Eight months earlier a premature baby Mr Jones delivered died due to pre-eclampsia, the tribunal heard.
He was partially excluded from clinical practice in October 2011 following concerns expressed from senior colleagues.
Mr Jones had been the subject of a string of complaints over many years but Dr Paul Upton did not investigate them properly - and allowed to him carry on working, it was said.
It is claimed Dr Upton failed to get a report about complaints relating to Mr Jones and also failed to obtain a report about legal actions being taken against the gynaecologist.
He is further accused of failing to arrange meetings with colleagues who had raised concerns about Mr Jones and also of failing to restrict him from clinical practice.
Other charges include him allegedly making misleading statements to television and radio reporters in which he claimed he did not have enough evidence against the obstetrician and gynaecologist.
Mr Jones, who worked at the hospital from 1997, was suspended in May 2012 and retired the following October after it emerged he had continued to practise despite eight reviews into his work over a 12-year period.

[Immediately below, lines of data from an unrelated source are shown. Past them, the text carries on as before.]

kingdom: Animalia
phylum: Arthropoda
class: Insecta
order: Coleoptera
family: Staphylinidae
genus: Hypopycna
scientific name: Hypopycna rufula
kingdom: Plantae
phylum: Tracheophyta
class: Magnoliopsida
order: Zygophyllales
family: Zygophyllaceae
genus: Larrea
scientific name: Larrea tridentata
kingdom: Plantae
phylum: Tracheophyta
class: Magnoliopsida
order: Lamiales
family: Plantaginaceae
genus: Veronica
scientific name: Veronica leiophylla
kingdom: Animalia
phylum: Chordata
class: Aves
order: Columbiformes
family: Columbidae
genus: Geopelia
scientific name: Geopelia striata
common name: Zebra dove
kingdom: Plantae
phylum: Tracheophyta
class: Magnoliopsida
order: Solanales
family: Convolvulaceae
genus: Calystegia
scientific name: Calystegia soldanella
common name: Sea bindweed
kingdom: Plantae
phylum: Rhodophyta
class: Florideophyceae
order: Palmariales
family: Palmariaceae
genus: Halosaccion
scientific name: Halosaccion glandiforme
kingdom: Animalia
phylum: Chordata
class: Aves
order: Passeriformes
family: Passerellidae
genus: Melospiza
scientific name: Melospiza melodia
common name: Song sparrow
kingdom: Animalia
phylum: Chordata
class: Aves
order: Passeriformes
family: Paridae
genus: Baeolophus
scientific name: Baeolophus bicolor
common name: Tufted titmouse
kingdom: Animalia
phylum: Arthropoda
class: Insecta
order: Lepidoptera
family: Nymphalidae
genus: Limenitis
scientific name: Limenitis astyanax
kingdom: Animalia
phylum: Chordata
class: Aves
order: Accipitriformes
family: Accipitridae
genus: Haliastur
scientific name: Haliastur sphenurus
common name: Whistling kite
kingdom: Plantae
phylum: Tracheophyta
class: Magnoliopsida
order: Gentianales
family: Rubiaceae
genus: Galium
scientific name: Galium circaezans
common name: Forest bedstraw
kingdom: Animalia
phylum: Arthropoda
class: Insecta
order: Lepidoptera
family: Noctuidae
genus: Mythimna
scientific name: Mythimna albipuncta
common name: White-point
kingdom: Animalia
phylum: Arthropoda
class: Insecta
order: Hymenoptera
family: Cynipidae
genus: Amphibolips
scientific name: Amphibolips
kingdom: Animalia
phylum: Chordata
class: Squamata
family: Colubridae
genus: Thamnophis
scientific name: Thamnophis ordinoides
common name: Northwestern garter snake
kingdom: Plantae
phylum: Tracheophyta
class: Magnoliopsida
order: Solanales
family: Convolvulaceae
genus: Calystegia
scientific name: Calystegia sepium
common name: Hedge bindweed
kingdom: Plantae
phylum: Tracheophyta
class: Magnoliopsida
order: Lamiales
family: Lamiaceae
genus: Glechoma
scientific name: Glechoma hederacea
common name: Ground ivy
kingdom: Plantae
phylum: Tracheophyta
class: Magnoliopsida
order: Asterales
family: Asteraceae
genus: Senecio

More than 200 former patients of Mr Jones, who also practised as an obstetrician, are taking legal action against the trust for the harm they say was done to them under his care.
A report from the Royal College of Obstetricians and Gynaecologists found his patients had had more than five times the number of surgical complications during hysterectomy operations than would "usually be expected" in a consultant's career.
The Royal Cornwall Hospitals Trust has already said it "apologised unreservedly" to its patients.
Senior consultant Dr Upton quit the board of the Royal Cornwall Hospitals Trust in 2013 but still works for the trust as an anaesthetist.
The hearing convened by the Medical Practioners Tribunal Service in Manchester continues.